If you want a little more stability but still rolling release, do Debian Testing. Packages are only really delayed by 2-10 days (except during release windows where they do branching). The only criteria for something getting into Testing is that it passes all tests while in Sid for multiple or all supported platforms.

But overall, Sid is fairly rock solid. If anything I think Rhino Linux should have taken Debian Sid or Testing as a source, adding all the niceties/desktop/sane defaults of Ubuntu that they like. and released that.

2 comments

I've been running sid aka unstable for years now with very little to no breakage (well, the recent transition to pipewire was a bit fun but seems to have settled now and was never critically broken)

I tried using testing first but did experience more breakage there for some reason. I wonder if that was just bad timing, but like I said, "unstable" has been rock solid for me so I've never looked back.
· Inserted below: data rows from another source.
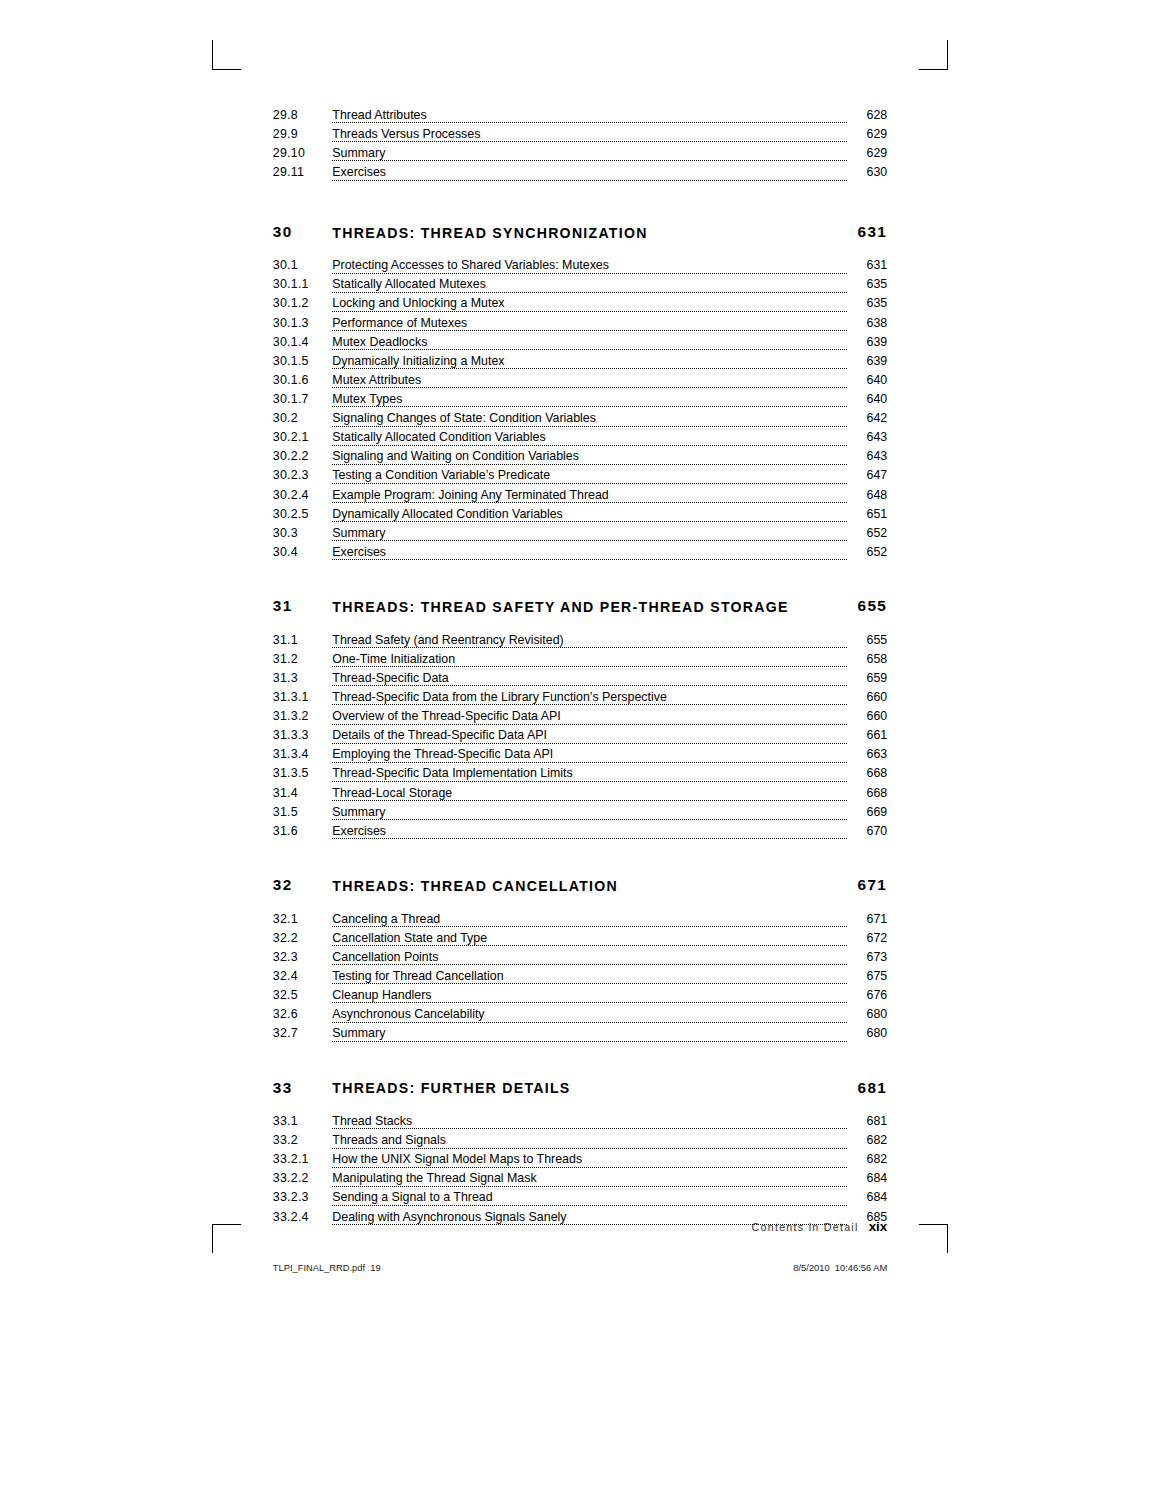| 29.8 | Thread Attributes | 628 |
| 29.9 | Threads Versus Processes | 629 |
| 29.10 | Summary | 629 |
| 29.11 | Exercises | 630 |
| 30 | Threads: Thread Synchronization | 631 |
| 30.1 | Protecting Accesses to Shared Variables: Mutexes | 631 |
| 30.1.1 | Statically Allocated Mutexes | 635 |
| 30.1.2 | Locking and Unlocking a Mutex | 635 |
| 30.1.3 | Performance of Mutexes | 638 |
| 30.1.4 | Mutex Deadlocks | 639 |
| 30.1.5 | Dynamically Initializing a Mutex | 639 |
| 30.1.6 | Mutex Attributes | 640 |
| 30.1.7 | Mutex Types | 640 |
| 30.2 | Signaling Changes of State: Condition Variables | 642 |
| 30.2.1 | Statically Allocated Condition Variables | 643 |
| 30.2.2 | Signaling and Waiting on Condition Variables | 643 |
| 30.2.3 | Testing a Condition Variable’s Predicate | 647 |
| 30.2.4 | Example Program: Joining Any Terminated Thread | 648 |
| 30.2.5 | Dynamically Allocated Condition Variables | 651 |
| 30.3 | Summary | 652 |
| 30.4 | Exercises | 652 |
| 31 | Threads: Thread Safety and Per-Thread Storage | 655 |
| 31.1 | Thread Safety (and Reentrancy Revisited) | 655 |
| 31.2 | One-Time Initialization | 658 |
| 31.3 | Thread-Specific Data | 659 |
| 31.3.1 | Thread-Specific Data from the Library Function’s Perspective | 660 |
| 31.3.2 | Overview of the Thread-Specific Data API | 660 |
| 31.3.3 | Details of the Thread-Specific Data API | 661 |
| 31.3.4 | Employing the Thread-Specific Data API | 663 |
| 31.3.5 | Thread-Specific Data Implementation Limits | 668 |
| 31.4 | Thread-Local Storage | 668 |
| 31.5 | Summary | 669 |
| 31.6 | Exercises | 670 |
| 32 | Threads: Thread Cancellation | 671 |
| 32.1 | Canceling a Thread | 671 |
| 32.2 | Cancellation State and Type | 672 |
| 32.3 | Cancellation Points | 673 |
| 32.4 | Testing for Thread Cancellation | 675 |
| 32.5 | Cleanup Handlers | 676 |
| 32.6 | Asynchronous Cancelability | 680 |
| 32.7 | Summary | 680 |
| 33 | Threads: Further Details | 681 |
| 33.1 | Thread Stacks | 681 |
| 33.2 | Threads and Signals | 682 |
| 33.2.1 | How the UNIX Signal Model Maps to Threads | 682 |
| 33.2.2 | Manipulating the Thread Signal Mask | 684 |
| 33.2.3 | Sending a Signal to a Thread | 684 |
| 33.2.4 | Dealing with Asynchronous Signals Sanely | 685 |
Contents in Detailxix
TLPI_FINAL_RRD.pdf 19 8/5/2010 10:46:56 AM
The next version of Vanilla OS[1] will offer immutable point releases based off of Debian Sid with some extra tools like an integrated distrobox and "sane defaults" without foregoing choices, moving away from Ubuntu after the latter announced ending support for Flatpaks in favor of pushing snaps.

[1] https://vanillaos.org/

Yes, I'm eagerly following VanillaOS. I am excited for some of their tools and design.

But it would be also nice to have a standard mutable variant too.